DEFRA has already outlined plans to increase the modulation rate from 9% to a much higher 15% to environmental schemes, which has come under fire from the NFU, CLA and this week, the Commons’ Environment, Food and Rural Affairs (EFRA) select committee.
Under the Scottish government’s proposals for the future of Scotland’s farming CAP budgets from 2015 – 2020, vital rural support for farmers, including Less Favoured Area funding for hill farmers (LFASS) would be protected and funding for agri-environment schemes increased.
The focus would also be on ringfencing funding for forestry, crofting, new entrants to farming, food and drink, and rural communities, explained Mr Lochhead.
“European rules allow up to 15% to be transferred between these budgets.
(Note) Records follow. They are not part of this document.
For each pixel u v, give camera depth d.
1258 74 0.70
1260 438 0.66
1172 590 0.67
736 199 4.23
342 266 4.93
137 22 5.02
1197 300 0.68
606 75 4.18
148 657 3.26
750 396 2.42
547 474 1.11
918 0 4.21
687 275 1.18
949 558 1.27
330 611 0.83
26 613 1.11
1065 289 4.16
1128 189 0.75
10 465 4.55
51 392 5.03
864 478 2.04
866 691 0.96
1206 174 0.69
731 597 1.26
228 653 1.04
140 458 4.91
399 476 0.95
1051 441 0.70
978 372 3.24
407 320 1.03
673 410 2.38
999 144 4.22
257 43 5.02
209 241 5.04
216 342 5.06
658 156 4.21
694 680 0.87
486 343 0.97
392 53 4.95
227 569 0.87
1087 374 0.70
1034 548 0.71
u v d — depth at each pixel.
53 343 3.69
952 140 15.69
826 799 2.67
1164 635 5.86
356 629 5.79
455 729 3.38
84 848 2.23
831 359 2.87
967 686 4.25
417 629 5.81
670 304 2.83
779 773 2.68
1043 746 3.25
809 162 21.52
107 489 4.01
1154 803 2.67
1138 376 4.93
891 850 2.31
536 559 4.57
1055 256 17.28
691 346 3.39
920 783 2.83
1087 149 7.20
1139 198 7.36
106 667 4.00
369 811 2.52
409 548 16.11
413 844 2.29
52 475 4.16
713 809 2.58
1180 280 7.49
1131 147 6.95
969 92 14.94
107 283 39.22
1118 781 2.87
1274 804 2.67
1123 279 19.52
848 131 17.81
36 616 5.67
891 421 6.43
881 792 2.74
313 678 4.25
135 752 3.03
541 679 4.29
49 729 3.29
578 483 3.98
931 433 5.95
I have said all along that I will not transfer money away from rural development as Scotland has the lowest payment rates in Europe – just one sixth of the EU average,” said Mr Lochhead.
“I also want to protect food production in this country and direct payments to Scottish farmers and crofters have already been cut twice, once at European level and again by the UK government, so I have to think carefully about the level of transfer.”
Mr Lochhead said Scotland is a food-producing nation and direct payments to farmers and crofters were essential for ensuring the survival and success of Scottish agriculture.
However, the country was facing difficult spending decisions due to the “atrocious negotiating and (CAP) budget decisions” taken by the UK government.
“DEFRA minister Owen Paterson argued for a ‘substantial reduction’ and phasing out of Pillar One payments but thankfully he did not succeed and we secured much needed continued support for Scottish agriculture,” said Mr Lochhead.
“That is why in this programme I am minded to limit the transfer from Pillar One to Pillar Two to 9.5% – a rate which I believe strikes the best possible balance between providing a rural development budget that allows us to address our obligations and supporting priority areas of the agricultural sector.”
The proposals would deliver a rural development budget of over £1.3bn over the next seven years, a level of annual funding similar to that of the final years of the current programme.
They would also see funding for agri-environment schemes increase by more than £10m per year to over £350 million over the seven year CAP period.
Mr Lochhead intends to maintain essential support of £65.5m per year for LFASS – a total of £459m support through Pillar Two for farmers and crofters on the hills, uplands and islands.
He said he was having to “deal with the fallout” of DEFRA’s recent decision not to allocate to Scotland the €223m “convergence uplift”, which he insisted “rightly belongs to Scotland’s farmers”.
And he repeated his claims that Scotland would have qualified for an additional €1bn in direct payments, if it had been able to negotiate its own terms as an independent country during the recent CAP talks.
The Scottish government will consult on the proposals for direct payments and rural development later this month.
In the meantime, Mr Lochhead is keen to hear urgent views from industry, environmental organisations and rural communities on government’s proposed 9.5% modulation rate by 16 December, 2013.
A DEFRA spokesman said: “Scottish farmers will continue to receive the highest payments per farm in the UK, and the one of the highest overall in the EU. The 1.6% decrease to the UK’s CAP budget will be shared equally across Scotland, England, Northern Ireland and Wales.”